Bab 9 - Che Gelida Manina.

429 92 32
                                    

Che Gelida Manina
(Tangan Kecil Yang Membeku)
*****
ARIA
Bab 9
******

Hizkia merasakan kepalanya begitu pusing luar biasa, namun ada satu dorongan yang membuatnya ingin membuka mata. Pria itu menghela napas dalam, sebelum akhirnya mengerjap dan membuka kedua matanya. Apa yang terjadi? Kenapa seluruh tubuhnya terasa sakit? Ia juga merasakan suhu tubuhnya naik. Dahi pria itu berkerut mencoba berpikir, sampai tak sengaja lengan kanannya menyenggol sesuatu yang terasa dingin.

Aktor kenamaan Indonesia itu menoleh, mendapati seorang gadis tertelungkup dan bersandar pada sisi kanan tempat tidurnya. Sesuatu yang menyentuh lengannya adalah jemari dingin milik gadis itu. Astaga! Kini Hizkia ingat semuanya.

Laut, perkataan Sonya dan tekad yang tetap saja tak bisa Hizkia penuhi.

Hizkia kembali menghela napas dalam, sembari memandang Sonya yang sepertinya sedang tertidur. Pikiran pria itu berkelana, kenapa semudah itu dia mengikuti perkataan Sonya? Apa benar karena keberaniannya sudah selangkah lebih maju? Atau, karena diam-diam Hizkia menganggap jika Sonya adalah Si Gadis Penyelamat. Suara Sonya terlalu mirip dengan gadis kecil yang nyaris menyelamatkannya dari aksi bunuh diri. Tetapi, paras gadis ini juga mirip dengan Soraya, pasangan kencan butanya beberapa tahun yang lalu, sebelum dia debut. Hizkia sangsi jika mereka adalah orang yang sama. Terlalu cepat menyimpulkan, karena mereka baru saja saling mengenal. Meskipun begitu, kepribadian Sonya yang random dan apa adanya, cukup membuat Hizkia nyaman. Satu poin plus yang tidak Hizkia temukan dalam lawan mainnya sebelum ini.

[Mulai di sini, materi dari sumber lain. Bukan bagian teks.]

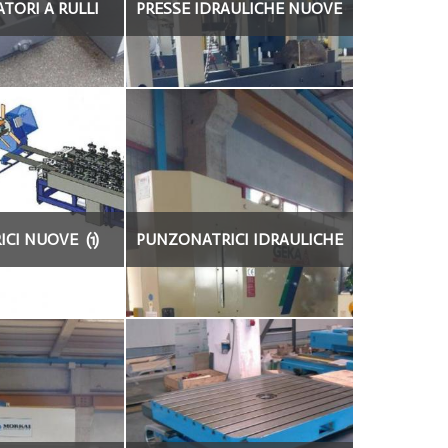
TORI A RULLI
PRESSE IDRAULICHE NUOVE
VI (4)
(8)
ICI NUOVE (1)
PUNZONATRICI IDRAULICHE
NUOVE (1)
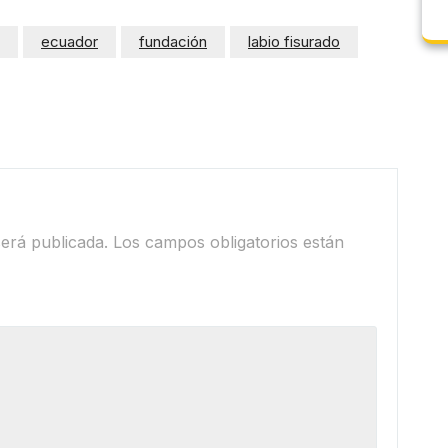
ecuador
fundación
labio fisurado
erá publicada.
Los campos obligatorios están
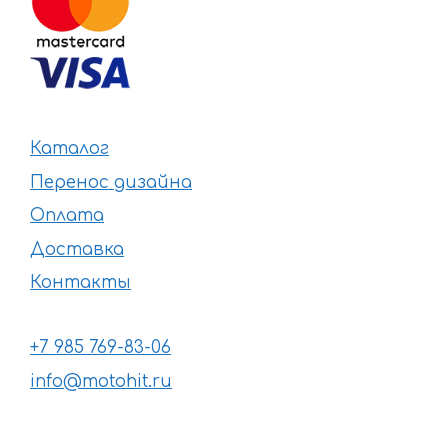
Каталог
Перенос дизайна
Оплата
Доставка
Контакты
+7 985 769-83-06
info@motohit.ru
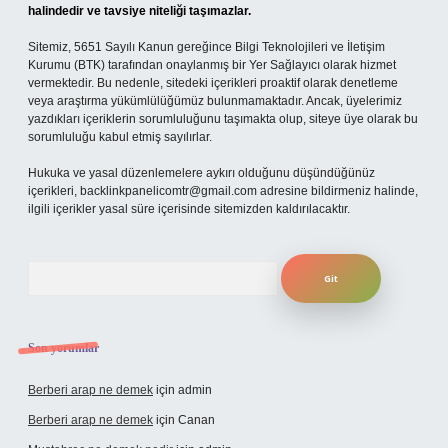
halindedir ve tavsiye niteliği taşımazlar.
Sitemiz, 5651 Sayılı Kanun gereğince Bilgi Teknolojileri ve İletişim
Kurumu (BTK) tarafından onaylanmış bir Yer Sağlayıcı olarak hizmet
vermektedir. Bu nedenle, sitedeki içerikleri proaktif olarak denetleme
veya araştırma yükümlülüğümüz bulunmamaktadır. Ancak, üyelerimiz
yazdıkları içeriklerin sorumluluğunu taşımakta olup, siteye üye olarak bu
sorumluluğu kabul etmiş sayılırlar.
Hukuka ve yasal düzenlemelere aykırı olduğunu düşündüğünüz
içerikleri,
backlinkpanelicomtr@gmail.com
adresine bildirmeniz halinde,
ilgili içerikler yasal süre içerisinde sitemizden kaldırılacaktır.
Arama
Son yorumlar
Berberi arap ne demek
için
admin
Berberi arap ne demek
için
Canan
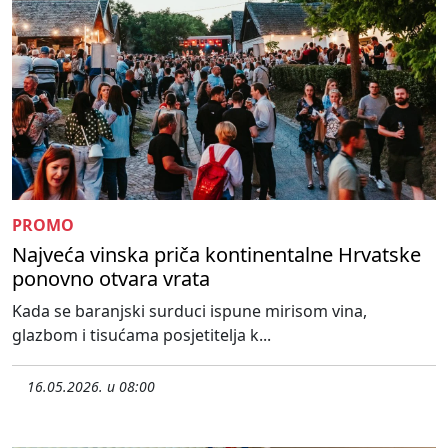
PROMO
Najveća vinska priča kontinentalne Hrvatske
ponovno otvara vrata
Kada se baranjski surduci ispune mirisom vina,
glazbom i tisućama posjetitelja k...
16.05.2026. u 08:00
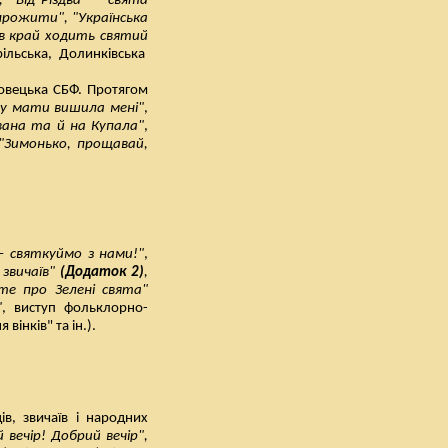
, "Від Різдва — свята
ожити", "Українська
 в край ходить святий
рільська,
Долинківська
овецька СБФ. Протягом
ку мати вишила мені"
,
Івана та й на Купала"
,
"Зимонько, прощавай,
— святкуймо з нами!"
,
 звичаїв"
(Додаток 2)
,
те про Зелені свята"
"
, виступ фольклорно-
вінків" та ін.).
в, звичаїв і народних
 вечір! Добрий вечір",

Sekarang, melihat Sonya yang tertidur disini, dengan rambut acak-acakan yang masih setengah basah, juga jemari gadis itu yang masih sangat dingin, Hizkia jadi penasaran, berapa lama dia pingsan? Kenapa tidak ada staff lain yang terlihat? Juga, dimana Hesa yang selalu menjadi andalannya?

Pertanyaan Hizkia terjawab cepat, ketika pintu kamar mandi perlahan terbuka. Mungkin, karena fokus berpikir, Hizkia jadi tidak mendengar suara gemericik air.

"Udah bangun, lo? Gimana? Pusing? Badan lo meriang nggak?" tanya Hesa beruntun.

Hizkia mengangkat telunjuknya di depan bibir, isyarat untuk Hesa agar berbicara lebih pelan. Entah kenapa, Hizkia takut jika Sonya terbangun.

Mengangguk paham, Hesa berucap, "Nungguin lo terus dia. Sampai nggak peduli sama keadaan dia sendiri, kayaknya sih merasa bersalah karena secara nggak langsung maksa lo buat nggak pakai pemeran pengganti."

"Itu kemauan gue sendiri." aku Hizkia. Dia merasa Sonya tidak pantas disalahkan, atau menyalahkan dirinya sendiri.

Hesa mengendikkan bahu, "Tapi, hebat juga dia bikin lo ambil keputusan sebesar ini, meski ya... masih belum berhasil juga untuk menghilangkan ketakutan yang lo punya, setidaknya berkat dia, keberanian lo naik satu tingkat."

Hizkia mengurut pelipisnya ketika rasa nyeri kembali menyerang kepalanya. "Ya, gue merasa nggak konsisten aja jadi senior, gue yang bilang ke dia, supaya karakter yang dia mainkan hidup di dia, ambil alih jiwa dia, tapi ternyata gue nggak bisa, karena Janu bisa berenang bebas di lautan, tapi Hizkia nggak bisa menyentuh laut sedikitpun."

"Masuk akal." Tanggap Hesa. "—tapi, gue merasa masih ada faktor X yang bikin lo nekat begini." Seringai pria itu muncul.

Hizkia mendengkus ketika Hesa masih saja mengoceh.